Oklab’s profile does not have good support for 8-bit integers and 16-bit integers because unit8 and unit16 do not have negative numbers and cannot support a and b well
From what I know from my own attempts at playing with colors, the problem is not really about negative numbers, its about memory constraints. I mean if you only need 128 negative numbers, then you can emulate it with uint8, there will be just one extra step in many operations.
Also, anything above 8-bit starts to become problematic with huge images with several layers, unless you have a very beefy machine. This is one major reason why I prefer to stay with 8 bit mode.
Then there are several blend modes which are available only if you are working with rgb/srgb, and they can often prove quite useful in many situations. Combine this with the above, I’d personally prefer to work with 8-bit srgb images when doing painting. I cannot say about photography retouching workflows as I dont have much experience with that, but I have heard that they have their own set of complications and oklab may not be a very good choice for that.
This is why, atleast as per my workflow, blend modes solve all those problems. An oklab-normal blend mode can be used for most tasks. And additional blend modes like oklab-color or oklab-value may also be useful if used with brushes.
The color picker which I wrote for myself using oklch doesnt allow picking values which give invalid rgb result. But because 8-bit is constrained with memory, there are some “holes” in the colorspace, especially in the deep blue region.
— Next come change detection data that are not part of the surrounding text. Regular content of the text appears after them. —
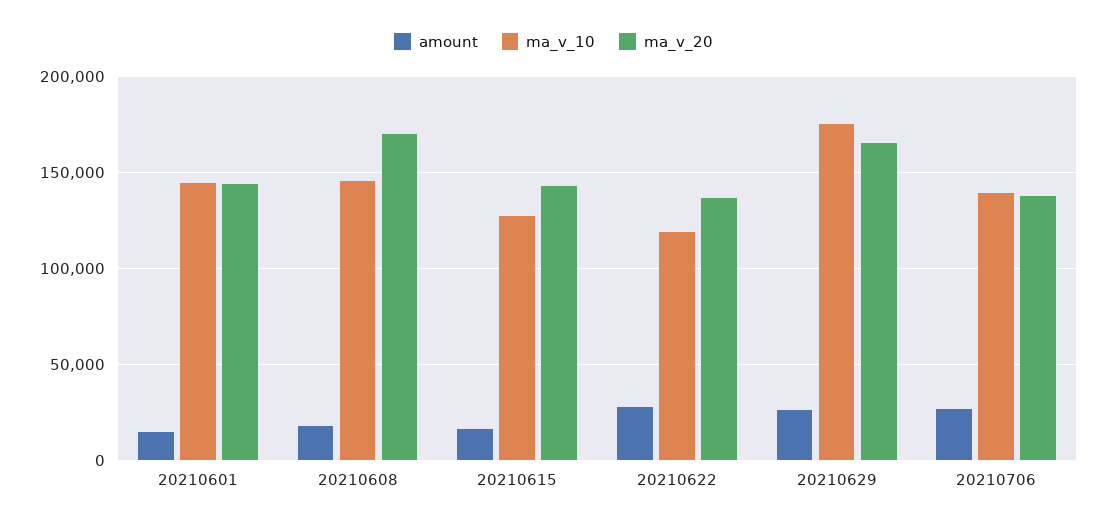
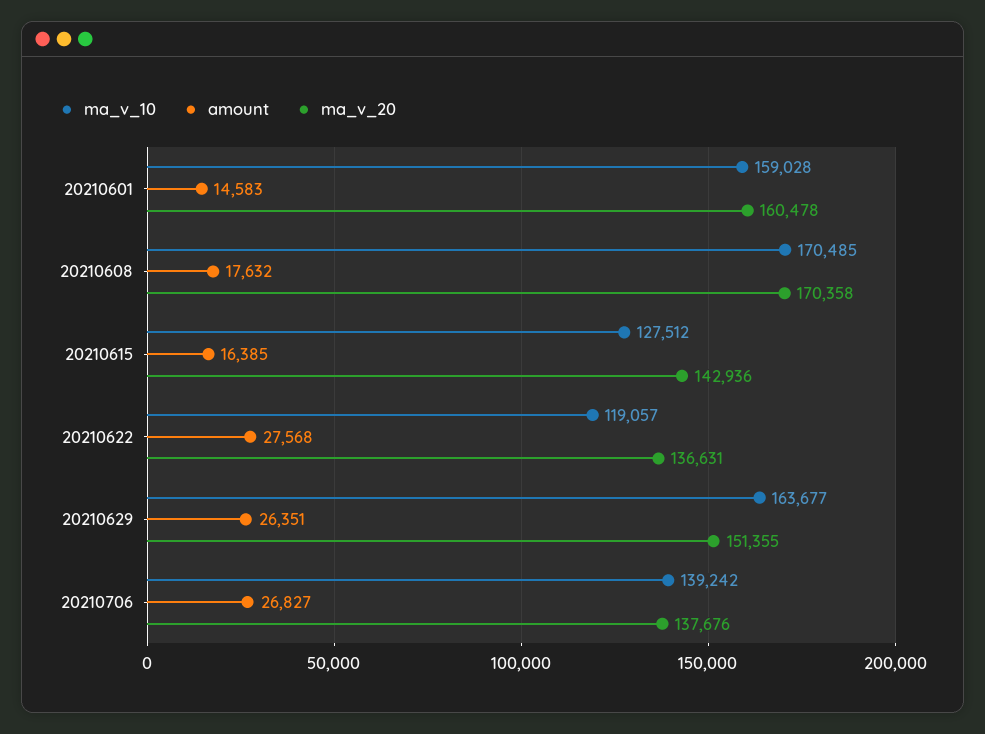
  {
    "amount": {
      "20210601": 14583,
      "20210608": 17632,
      "20210615": 16385,
      "20210622": 27568,
      "20210629": 26351,
      "20210706": 26827
    },
    "ma_v_10": {
-     "20210601": 145000,
+     "20210601": 159028,
-     "20210608": 145000,
+     "20210608": 170485,
      "20210615": 127512,
      "20210622": 119057,
-     "20210629": 175000,
+     "20210629": 163677,
      "20210706": 139242
    },
    "ma_v_20": {
-     "20210601": 145000,
+     "20210601": 160478,
      "20210608": 170358,
      "20210615": 142936,
      "20210622": 136631,
-     "20210629": 165000,
+     "20210629": 151355,
      "20210706": 137676
    }
  }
So far I have not found that anomaly for some other color, only in that very narrow region of pure blue hue.
The point is, this is one problem that can be easily solved by using 16-bit or 32-bit floating point, but then again, even if your machine does have memory and cpu to handle that or if you dont usually work with large images/layers, most monitors work in srgb colorspace only, so they still wont be able to display the color which oklab is pointing to when its value is falling inside those gaps. Or atleast thats what my understanding is, I might be wrong.